◆ What you are asked to do ◆
Output every line of the listing below as a JSON array of strings, one string per line, omitting any blank lines.

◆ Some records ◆
START

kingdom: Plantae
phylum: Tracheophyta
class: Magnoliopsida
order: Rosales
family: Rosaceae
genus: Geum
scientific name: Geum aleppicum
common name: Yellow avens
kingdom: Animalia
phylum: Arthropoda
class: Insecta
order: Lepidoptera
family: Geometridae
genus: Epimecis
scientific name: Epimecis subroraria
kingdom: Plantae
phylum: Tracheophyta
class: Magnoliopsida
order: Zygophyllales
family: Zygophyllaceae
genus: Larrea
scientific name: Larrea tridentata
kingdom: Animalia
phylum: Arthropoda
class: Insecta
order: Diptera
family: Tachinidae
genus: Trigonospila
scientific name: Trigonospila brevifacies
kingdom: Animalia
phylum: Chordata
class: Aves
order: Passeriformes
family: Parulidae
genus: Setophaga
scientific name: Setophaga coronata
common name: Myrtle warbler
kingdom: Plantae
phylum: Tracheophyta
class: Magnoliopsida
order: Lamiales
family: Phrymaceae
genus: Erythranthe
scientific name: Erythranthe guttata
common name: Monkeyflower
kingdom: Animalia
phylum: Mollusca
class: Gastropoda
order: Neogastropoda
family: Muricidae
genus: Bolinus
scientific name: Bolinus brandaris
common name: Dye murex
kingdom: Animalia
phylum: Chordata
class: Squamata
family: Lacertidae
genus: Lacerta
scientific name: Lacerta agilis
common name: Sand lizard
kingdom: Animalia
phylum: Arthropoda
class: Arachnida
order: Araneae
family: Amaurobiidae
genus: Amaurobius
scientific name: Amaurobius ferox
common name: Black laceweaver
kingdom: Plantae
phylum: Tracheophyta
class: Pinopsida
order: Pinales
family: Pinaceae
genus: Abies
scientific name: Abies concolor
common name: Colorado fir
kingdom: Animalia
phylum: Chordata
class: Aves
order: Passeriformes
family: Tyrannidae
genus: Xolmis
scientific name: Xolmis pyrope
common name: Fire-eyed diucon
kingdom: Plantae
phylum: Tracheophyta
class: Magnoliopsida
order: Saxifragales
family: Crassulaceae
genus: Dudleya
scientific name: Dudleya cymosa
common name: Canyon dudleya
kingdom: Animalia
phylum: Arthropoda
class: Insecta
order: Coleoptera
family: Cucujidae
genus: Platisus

END

◆ Output of the task ◆
[
  "kingdom: Plantae",
  "phylum: Tracheophyta",
  "class: Magnoliopsida",
  "order: Rosales",
  "family: Rosaceae",
  "genus: Geum",
  "scientific name: Geum aleppicum",
  "common name: Yellow avens",
  "kingdom: Animalia",
  "phylum: Arthropoda",
  "class: Insecta",
  "order: Lepidoptera",
  "family: Geometridae",
  "genus: Epimecis",
  "scientific name: Epimecis subroraria",
  "kingdom: Plantae",
  "phylum: Tracheophyta",
  "class: Magnoliopsida",
  "order: Zygophyllales",
  "family: Zygophyllaceae",
  "genus: Larrea",
  "scientific name: Larrea tridentata",
  "kingdom: Animalia",
  "phylum: Arthropoda",
  "class: Insecta",
  "order: Diptera",
  "family: Tachinidae",
  "genus: Trigonospila",
  "scientific name: Trigonospila brevifacies",
  "kingdom: Animalia",
  "phylum: Chordata",
  "class: Aves",
  "order: Passeriformes",
  "family: Parulidae",
  "genus: Setophaga",
  "scientific name: Setophaga coronata",
  "common name: Myrtle warbler",
  "kingdom: Plantae",
  "phylum: Tracheophyta",
  "class: Magnoliopsida",
  "order: Lamiales",
  "family: Phrymaceae",
  "genus: Erythranthe",
  "scientific name: Erythranthe guttata",
  "common name: Monkeyflower",
  "kingdom: Animalia",
  "phylum: Mollusca",
  "class: Gastropoda",
  "order: Neogastropoda",
  "family: Muricidae",
  "genus: Bolinus",
  "scientific name: Bolinus brandaris",
  "common name: Dye murex",
  "kingdom: Animalia",
  "phylum: Chordata",
  "class: Squamata",
  "family: Lacertidae",
  "genus: Lacerta",
  "scientific name: Lacerta agilis",
  "common name: Sand lizard",
  "kingdom: Animalia",
  "phylum: Arthropoda",
  "class: Arachnida",
  "order: Araneae",
  "family: Amaurobiidae",
  "genus: Amaurobius",
  "scientific name: Amaurobius ferox",
  "common name: Black laceweaver",
  "kingdom: Plantae",
  "phylum: Tracheophyta",
  "class: Pinopsida",
  "order: Pinales",
  "family: Pinaceae",
  "genus: Abies",
  "scientific name: Abies concolor",
  "common name: Colorado fir",
  "kingdom: Animalia",
  "phylum: Chordata",
  "class: Aves",
  "order: Passeriformes",
  "family: Tyrannidae",
  "genus: Xolmis",
  "scientific name: Xolmis pyrope",
  "common name: Fire-eyed diucon",
  "kingdom: Plantae",
  "phylum: Tracheophyta",
  "class: Magnoliopsida",
  "order: Saxifragales",
  "family: Crassulaceae",
  "genus: Dudleya",
  "scientific name: Dudleya cymosa",
  "common name: Canyon dudleya",
  "kingdom: Animalia",
  "phylum: Arthropoda",
  "class: Insecta",
  "order: Coleoptera",
  "family: Cucujidae",
  "genus: Platisus"
]